Not an Elegy:
An Oral History of our Opioid Reckoning
Monday, November 15, 2021
12:30 pm
Online via Zoom and
In Person | Brazos Hall
Monday, November 15, 2021
12:30 pm
Online via Zoom and
In Person | Brazos Hall
In the midst of this COVID pandemic, another set of communities have also been traumatized by a rise in overdoses and opioid related deaths. Amy Sullivan, a medical humanities and oral history specialist, has focused on the family and care-giving connections that help people with addiction issues persist. Through extended interviews and case-studies with staff, family and people with addiction issues, Sullivan identifies an alternate lived morality in these care networks, one focused on harm reduction and damage mitigation, and slowly becoming a practice in rehab, parenting and care-giving efforts. Her book, Opioid Reckoning: Love, Loss and Redemption in the Rehab State brings these difficult lives, their policy connections and her carefully crafted oral histories into our public sphere.

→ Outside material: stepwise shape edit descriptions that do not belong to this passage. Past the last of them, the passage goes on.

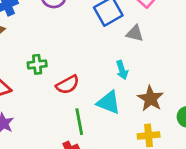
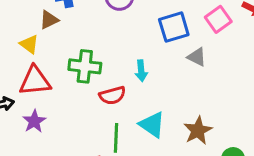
green cross: (37, 64) -> (85, 66), size x1.5
cyan arrow: (122, 70) -> (141, 71), moved

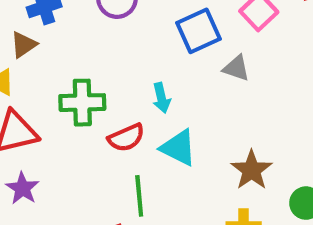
cyan triangle: (152, 125) -> (178, 148), moved

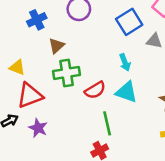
brown triangle: (24, 45) -> (57, 46), moved
cyan arrow: (161, 98) -> (125, 62), moved

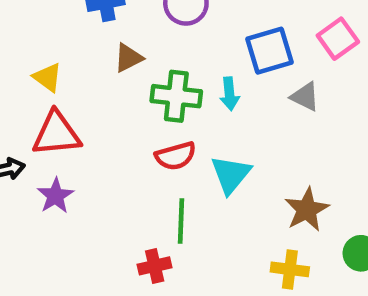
cyan arrow: (125, 62) -> (230, 94), moved
green cross: (67, 73) -> (176, 96), moved
cyan triangle: (126, 92) -> (231, 174), turned 35

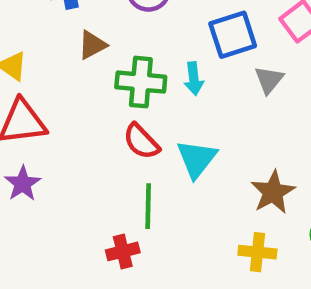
gray triangle: (305, 97) -> (269, 80), turned 44
red semicircle: (176, 156) -> (141, 141), turned 63

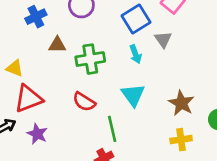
brown triangle: (92, 45) -> (57, 45), turned 42
cyan arrow: (194, 79) -> (135, 54), moved
red semicircle: (141, 141) -> (84, 102), moved

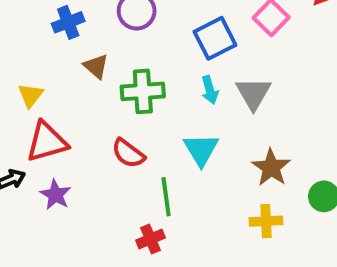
gray triangle: (163, 39) -> (253, 94), moved, size x1.4
brown triangle: (57, 45) -> (96, 66), turned 36
yellow triangle: (15, 68) -> (31, 95), turned 42

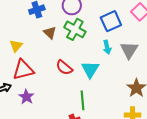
green cross: (143, 91) -> (75, 29), moved, turned 30
cyan triangle: (201, 150) -> (90, 69), moved
red semicircle: (128, 153) -> (64, 68), moved

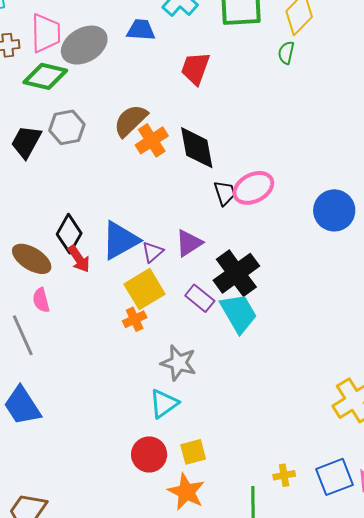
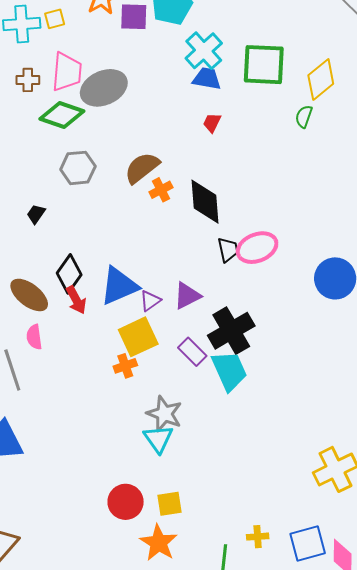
blue trapezoid: (141, 30) -> (207, 79), moved
red trapezoid: (195, 68) -> (212, 123), size x0.6
orange cross: (152, 140) -> (161, 190), size x0.7
black trapezoid: (26, 142) -> (36, 214), moved, size x0.6
cyan triangle: (164, 404) -> (158, 439), moved, turned -36

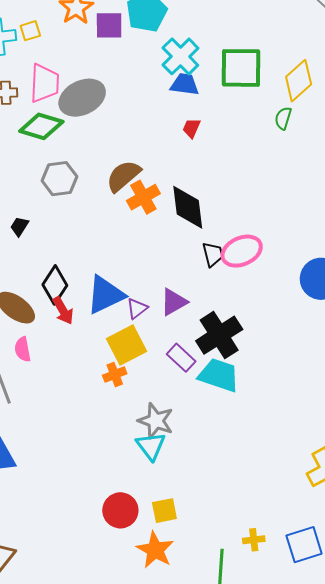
orange cross: (161, 190) -> (143, 197), size x1.4
cyan trapezoid: (229, 371) -> (219, 375), turned -45

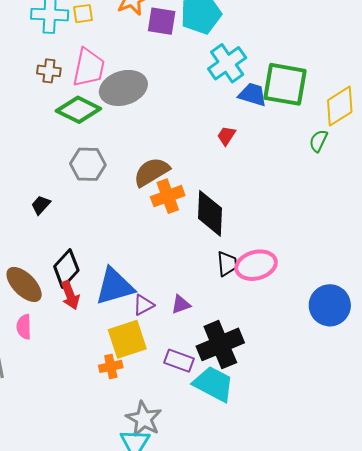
blue trapezoid: (185, 84) -> (253, 95), moved
purple triangle: (174, 302) -> (181, 304), size x0.7
purple rectangle: (181, 358) -> (179, 361), turned -32

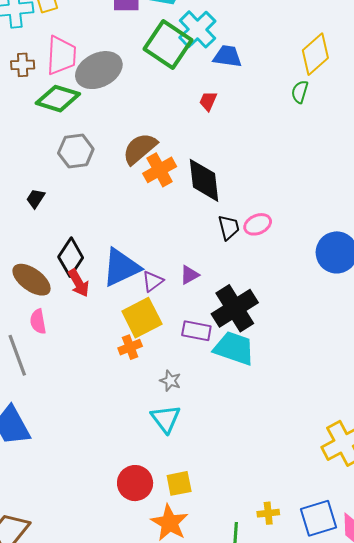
green square: (285, 84) -> (168, 45), moved, turned 33
pink ellipse: (256, 265) -> (258, 224), size x0.7
gray star: (144, 419) -> (170, 381), moved, size x0.6

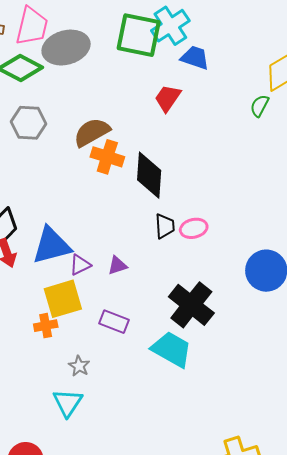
green square: (168, 45) -> (139, 35), turned -33
red trapezoid: (208, 101) -> (168, 98), size x1.4
orange cross: (160, 170) -> (107, 157), turned 36
black cross: (235, 308) -> (191, 305), moved, turned -30
cyan trapezoid: (234, 348) -> (172, 349), moved

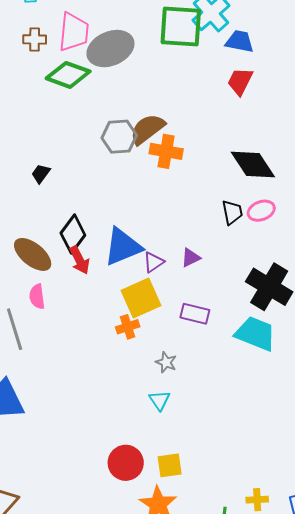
red trapezoid: (168, 98) -> (240, 81), moved
gray hexagon: (28, 123) -> (119, 137), moved
black diamond: (149, 175) -> (253, 165), moved, turned -30
cyan triangle: (68, 403) -> (160, 400), size x0.7

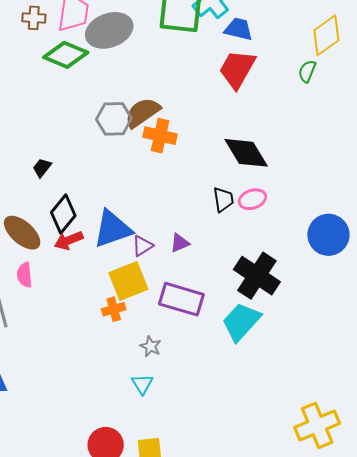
red trapezoid: (240, 81) -> (237, 69), size x1.4
black trapezoid: (41, 174) -> (42, 168), moved
red arrow: (80, 260) -> (69, 240), turned 92
purple rectangle: (195, 314) -> (181, 299), size x1.5
cyan trapezoid: (256, 334) -> (241, 322), turned -72

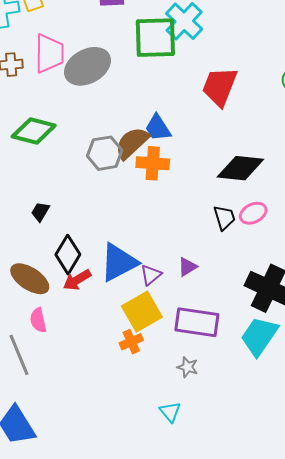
blue trapezoid: (239, 29) -> (158, 128), moved, turned -128
green diamond: (66, 55) -> (34, 131), moved
black diamond: (246, 153) -> (240, 168), turned -45
gray star: (151, 346) -> (188, 367), moved

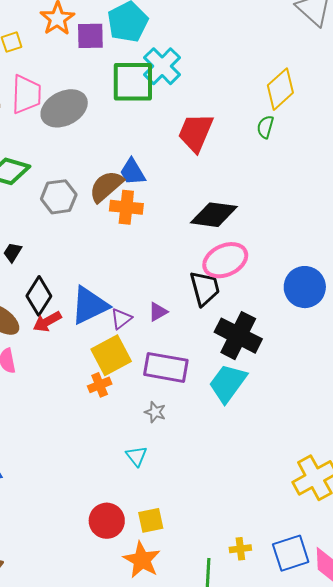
gray hexagon: (105, 153) -> (59, 197), moved
pink ellipse: (253, 213) -> (225, 260), size x1.6
black trapezoid: (224, 218) -> (205, 288), moved, size x1.4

Dr. Amy C. Sullivan (Macalester College) focuses her work on women, children, trauma, drugs/addiction and the history of medicine. Her book, Opioid Reckoning: Love, Loss and Redemption in the Rehab State (University of Minnesota Press, 2021) centers the voices and experiences of family members, physicians, social workers, treatment specialists, and harm reduction advocates. She is currently at work on a second book project about the legacy of trauma after the 1977 Girl Scout murders in Oklahoma. Using oral history interviews she conducted, the project recasts the tragedy from the perspective of survivors, mostly girls and young women at the time, to explore the life-span of trauma on individuals and their communities for decades afterwards.
Dr. Sullivan taught in the Women’s, Gender and Sexuality Studies department at the University of Wisconsin-La Crosse from 2002-2011 and served as program director of the department’s Self-Sufficiency Program, a one-semester college prep course for low-income parents. She received her Ph.D. in History from the University of Illinois at Chicago in 2013.